Nous rencontrons tous des maires, et pas seulement de petites communes rurales, qui nous rapportent les difficultés considérables qu'ils rencontrent pour appliquer certaines normes, en particulier lorsqu'elles exigent de se doter d'équipements coûteux. Il n'est d'ailleurs pas nécessaire de cumuler des mandats locaux pour le constater ; un seul suffit !
Je partage d'autant plus volontiers les objectifs du présent texte que nombre d'études internationales ont montré que la France, tous gouvernements confondus, battait des records en matière de production de normes. L'on me disait même l'autre jour que l'Allemagne ne serait pas engagée par les normes ISO, mais je n'ai pas encore eu l'occasion de le vérifier.
La proposition de loi qui nous est soumise ne peut manquer de me rappeler fortement celle du sénateur Doligé, que j'ai rapportée lorsqu'elle a été présentée au Conseil d'État il y a exactement un an. Et je suis au regret de constater qu'elle encourt le même risque d'inconstitutionnalité.

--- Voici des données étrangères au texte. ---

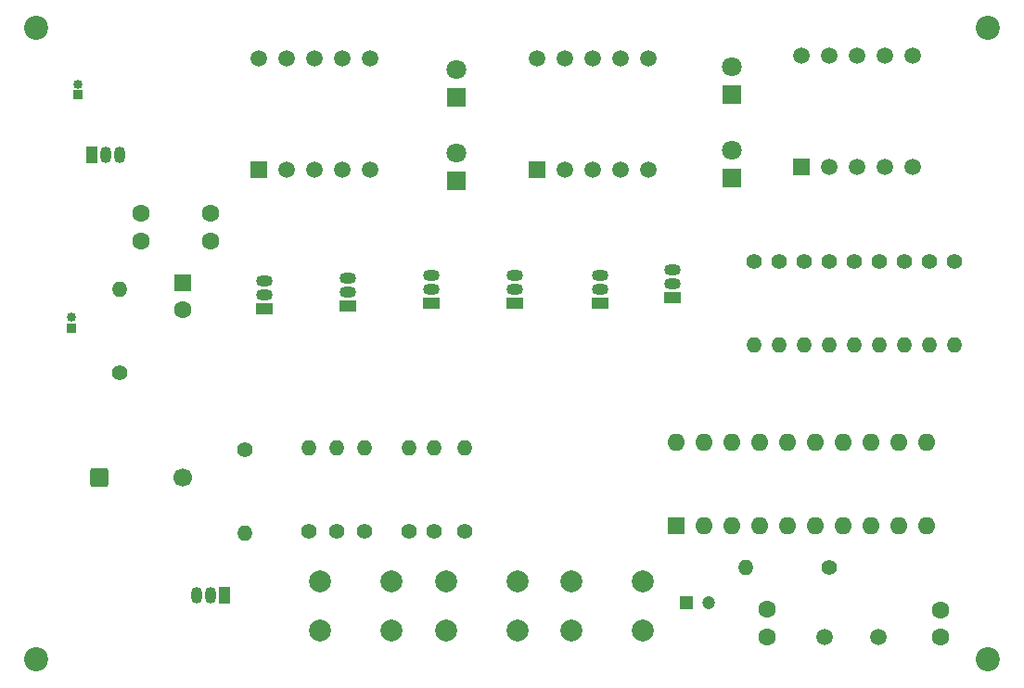
<source format=gbr>
%TF.GenerationSoftware,KiCad,Pcbnew,(7.0.0-0)*%
%TF.CreationDate,2023-02-25T23:33:50+02:00*%
%TF.ProjectId,ceas_8051,63656173-5f38-4303-9531-2e6b69636164,rev?*%
%TF.SameCoordinates,Original*%
%TF.FileFunction,Soldermask,Top*%
%TF.FilePolarity,Negative*%
%FSLAX46Y46*%
G04 Gerber Fmt 4.6, Leading zero omitted, Abs format (unit mm)*
G04 Created by KiCad (PCBNEW (7.0.0-0)) date 2023-02-25 23:33:50*
%MOMM*%
%LPD*%
G01*
G04 APERTURE LIST*
G04 Aperture macros list*
%AMRoundRect*
0 Rectangle with rounded corners*
0 $1 Rounding radius*
0 $2 $3 $4 $5 $6 $7 $8 $9 X,Y pos of 4 corners*
0 Add a 4 corners polygon primitive as box body*
4,1,4,$2,$3,$4,$5,$6,$7,$8,$9,$2,$3,0*
0 Add four circle primitives for the rounded corners*
1,1,$1+$1,$2,$3*
1,1,$1+$1,$4,$5*
1,1,$1+$1,$6,$7*
1,1,$1+$1,$8,$9*
0 Add four rect primitives between the rounded corners*
20,1,$1+$1,$2,$3,$4,$5,0*
20,1,$1+$1,$4,$5,$6,$7,0*
20,1,$1+$1,$6,$7,$8,$9,0*
20,1,$1+$1,$8,$9,$2,$3,0*%
G04 Aperture macros list end*
%ADD10C,2.200000*%
%ADD11C,1.500000*%
%ADD12R,1.500000X1.500000*%
%ADD13O,1.400000X1.400000*%
%ADD14C,1.400000*%
%ADD15C,1.800000*%
%ADD16R,1.800000X1.800000*%
%ADD17O,1.500000X1.050000*%
%ADD18R,1.500000X1.050000*%
%ADD19C,1.200000*%
%ADD20R,1.200000X1.200000*%
%ADD21C,1.600000*%
%ADD22RoundRect,0.249900X-0.600100X-0.600100X0.600100X-0.600100X0.600100X0.600100X-0.600100X0.600100X0*%
%ADD23C,1.700000*%
%ADD24R,0.850000X0.850000*%
%ADD25O,0.850000X0.850000*%
%ADD26O,1.050000X1.500000*%
%ADD27R,1.050000X1.500000*%
%ADD28R,1.600000X1.600000*%
%ADD29O,1.600000X1.600000*%
%ADD30C,2.000000*%
G04 APERTURE END LIST*
D10*
%TO.C,REF\u002A\u002A*%
X119888000Y-83312000D03*
%TD*%
%TO.C,REF\u002A\u002A*%
X33020000Y-83312000D03*
%TD*%
%TO.C,REF\u002A\u002A*%
X119888000Y-25654000D03*
%TD*%
%TO.C,REF\u002A\u002A*%
X33020000Y-25654000D03*
%TD*%
D11*
%TO.C,DS2*%
X78740000Y-28459500D03*
X81280000Y-28459500D03*
X83820000Y-28459500D03*
X86360000Y-28459500D03*
X88900000Y-28459500D03*
X88900000Y-38619500D03*
X86360000Y-38619500D03*
X83820000Y-38619500D03*
X81280000Y-38619500D03*
D12*
X78739999Y-38619499D03*
%TD*%
D11*
%TO.C,DS3*%
X102870000Y-28205500D03*
X105410000Y-28205500D03*
X107950000Y-28205500D03*
X110490000Y-28205500D03*
X113030000Y-28205500D03*
X113030000Y-38365500D03*
X110490000Y-38365500D03*
X107950000Y-38365500D03*
X105410000Y-38365500D03*
D12*
X102869999Y-38365499D03*
%TD*%
D13*
%TO.C,R14*%
X105409999Y-54609999D03*
D14*
X105410000Y-46990000D03*
%TD*%
D15*
%TO.C,D3*%
X96520000Y-36835000D03*
D16*
X96519999Y-39374999D03*
%TD*%
%TO.C,D2*%
X71373999Y-32003999D03*
D15*
X71374000Y-29464000D03*
%TD*%
%TO.C,D1*%
X71374000Y-37084000D03*
D16*
X71373999Y-39623999D03*
%TD*%
D12*
%TO.C,DS1*%
X53339999Y-38619499D03*
D11*
X55880000Y-38619500D03*
X58420000Y-38619500D03*
X60960000Y-38619500D03*
X63500000Y-38619500D03*
X63500000Y-28459500D03*
X60960000Y-28459500D03*
X58420000Y-28459500D03*
X55880000Y-28459500D03*
X53340000Y-28459500D03*
%TD*%
D17*
%TO.C,Q6*%
X84433999Y-48259999D03*
X84433999Y-49529999D03*
D18*
X84433999Y-50799999D03*
%TD*%
D19*
%TO.C,C1*%
X94372401Y-78105000D03*
D20*
X92372400Y-78104999D03*
%TD*%
D17*
%TO.C,Q3*%
X69089999Y-48259999D03*
X69089999Y-49529999D03*
D18*
X69089999Y-50799999D03*
%TD*%
D14*
%TO.C,R10*%
X114554000Y-46990000D03*
D13*
X114553999Y-54609999D03*
%TD*%
%TO.C,R15*%
X107695999Y-54609999D03*
D14*
X107696000Y-46990000D03*
%TD*%
%TO.C,R6*%
X69342000Y-71628000D03*
D13*
X69341999Y-64007999D03*
%TD*%
D21*
%TO.C,C5*%
X42545000Y-45065000D03*
X42545000Y-42565000D03*
%TD*%
D18*
%TO.C,Q2*%
X61467999Y-51053999D03*
D17*
X61467999Y-49783999D03*
X61467999Y-48513999D03*
%TD*%
D21*
%TO.C,C3*%
X115570000Y-78760000D03*
X115570000Y-81260000D03*
%TD*%
D14*
%TO.C,R5*%
X67056000Y-71628000D03*
D13*
X67055999Y-64007999D03*
%TD*%
D15*
%TO.C,D4*%
X96520000Y-29210000D03*
D16*
X96519999Y-31749999D03*
%TD*%
D22*
%TO.C,BZ1*%
X38755000Y-66675000D03*
D23*
X46355000Y-66675000D03*
%TD*%
D21*
%TO.C,C4*%
X48895000Y-42585000D03*
X48895000Y-45085000D03*
%TD*%
D17*
%TO.C,Q5*%
X91037999Y-47751999D03*
X91037999Y-49021999D03*
D18*
X91037999Y-50291999D03*
%TD*%
D24*
%TO.C,J2*%
X36829999Y-31749999D03*
D25*
X36829999Y-30749999D03*
%TD*%
D26*
%TO.C,Q7*%
X47624999Y-77469999D03*
X48894999Y-77469999D03*
D27*
X50164999Y-77469999D03*
%TD*%
D17*
%TO.C,Q1*%
X53847999Y-48767999D03*
X53847999Y-50037999D03*
D18*
X53847999Y-51307999D03*
%TD*%
D13*
%TO.C,R11*%
X112267999Y-54609999D03*
D14*
X112268000Y-46990000D03*
%TD*%
D25*
%TO.C,J1*%
X36194999Y-52069999D03*
D24*
X36194999Y-53069999D03*
%TD*%
D13*
%TO.C,R1*%
X97789999Y-74929999D03*
D14*
X105410000Y-74930000D03*
%TD*%
D28*
%TO.C,U1*%
X91439999Y-71119999D03*
D29*
X93979999Y-71119999D03*
X96519999Y-71119999D03*
X99059999Y-71119999D03*
X101599999Y-71119999D03*
X104139999Y-71119999D03*
X106679999Y-71119999D03*
X109219999Y-71119999D03*
X111759999Y-71119999D03*
X114299999Y-71119999D03*
X114299999Y-63499999D03*
X111759999Y-63499999D03*
X109219999Y-63499999D03*
X106679999Y-63499999D03*
X104139999Y-63499999D03*
X101599999Y-63499999D03*
X99059999Y-63499999D03*
X96519999Y-63499999D03*
X93979999Y-63499999D03*
X91439999Y-63499999D03*
%TD*%
D17*
%TO.C,Q4*%
X76709999Y-48259999D03*
X76709999Y-49529999D03*
D18*
X76709999Y-50799999D03*
%TD*%
D14*
%TO.C,R7*%
X72136000Y-71628000D03*
D13*
X72135999Y-64007999D03*
%TD*%
%TO.C,R4*%
X62991999Y-64007999D03*
D14*
X62992000Y-71628000D03*
%TD*%
D13*
%TO.C,R3*%
X60451999Y-64007999D03*
D14*
X60452000Y-71628000D03*
%TD*%
D13*
%TO.C,R13*%
X103123999Y-54609999D03*
D14*
X103124000Y-46990000D03*
%TD*%
D21*
%TO.C,C2*%
X99695000Y-78740000D03*
X99695000Y-81240000D03*
%TD*%
%TO.C,C6*%
X46355000Y-51395000D03*
D28*
X46354999Y-48894999D03*
%TD*%
D13*
%TO.C,R16*%
X100837999Y-54609999D03*
D14*
X100838000Y-46990000D03*
%TD*%
%TO.C,R17*%
X98552000Y-46990000D03*
D13*
X98551999Y-54609999D03*
%TD*%
D14*
%TO.C,R18*%
X40640000Y-57150000D03*
D13*
X40639999Y-49529999D03*
%TD*%
%TO.C,R9*%
X116839999Y-54609999D03*
D14*
X116840000Y-46990000D03*
%TD*%
D26*
%TO.C,U2*%
X40639999Y-37189999D03*
X39369999Y-37189999D03*
D27*
X38099999Y-37189999D03*
%TD*%
D11*
%TO.C,Y1*%
X109855000Y-81280000D03*
X104955000Y-81280000D03*
%TD*%
D14*
%TO.C,R8*%
X52070000Y-64135000D03*
D13*
X52069999Y-71754999D03*
%TD*%
%TO.C,R12*%
X109981999Y-54609999D03*
D14*
X109982000Y-46990000D03*
%TD*%
D13*
%TO.C,R2*%
X57911999Y-64007999D03*
D14*
X57912000Y-71628000D03*
%TD*%
D30*
%TO.C,S1*%
X81840000Y-76200000D03*
X88340000Y-76200000D03*
X81840000Y-80700000D03*
X88340000Y-80700000D03*
%TD*%
%TO.C,S2*%
X70410000Y-76200000D03*
X76910000Y-76200000D03*
X70410000Y-80700000D03*
X76910000Y-80700000D03*
%TD*%
%TO.C,S3*%
X58905000Y-76200000D03*
X65405000Y-76200000D03*
X58905000Y-80700000D03*
X65405000Y-80700000D03*
%TD*%
M02*

</source>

L'article 21 de la Constitution confie le pouvoir réglementaire au Premier ministre, et toute la jurisprudence constitutionnelle enseigne que l'on ne peut y déroger que de manière extrêmement précise et dans des cas particuliers. En principe, le pouvoir réglementaire de droit commun ne se partage pas. Ce que le Conseil constitutionnel admet, c'est que la loi elle-même prévoit, de manière très encadrée, ses propres critères de dérogation. S'agissant notamment de l'accessibilité des bâtiments aux personnes handicapées, le Conseil constitutionnel a rendu en juillet 2011 une décision particulièrement sévère, considérant que les critères de dérogation envisagés dans la loi n'étaient pas assez précis et que la violation du principe d'égalité était donc manifeste. Avec des gardiens aussi vigilants du pouvoir réglementaire de valeur constitutionnelle du Premier ministre et du principe d'égalité, je crains sincèrement que la présente proposition de loi ne passe pas la rampe de la censure constitutionnelle.
Faut-il pour autant se résoudre à ne rien faire ? À titre personnel, je considère qu'il n'est pas impossible d'insérer dans l'article L. 1111-5 du code général des collectivités territoriales (CGCT) la disposition d'affichage qui est proposée puisque, dans ce premier chapitre du CGCT, le législateur se fait à lui-même des prescriptions pour l'avenir, en disposant notamment qu'une collectivité ne peut pas exercer la tutelle d'une autre. Dès lors, pourquoi ne pas insérer un article disposant que le législateur doit toujours prévoir des dérogations précises et utiles, au regard notamment de la taille des communes ou de leurs capacités financières ? Un tel article d'affichage pourrait être greffé dans le CGCT à l'occasion d'une autre loi, sous réserve que cela ne soit pas un cavalier.
Enfin, il faut distinguer le stock et le flux. S'agissant du flux, le législateur peut s'imposer certaines contraintes d'adaptabilité. Quant au stock, il convient de s'en remettre à la CCEN, qui fait du bon travail. Peut-être faudrait-il simplement prévoir d'en « doper » les moyens.
Si ce texte répond à une bonne intention, le moyen constitutionnel qu'il propose de retenir n'est malheureusement pas le bon.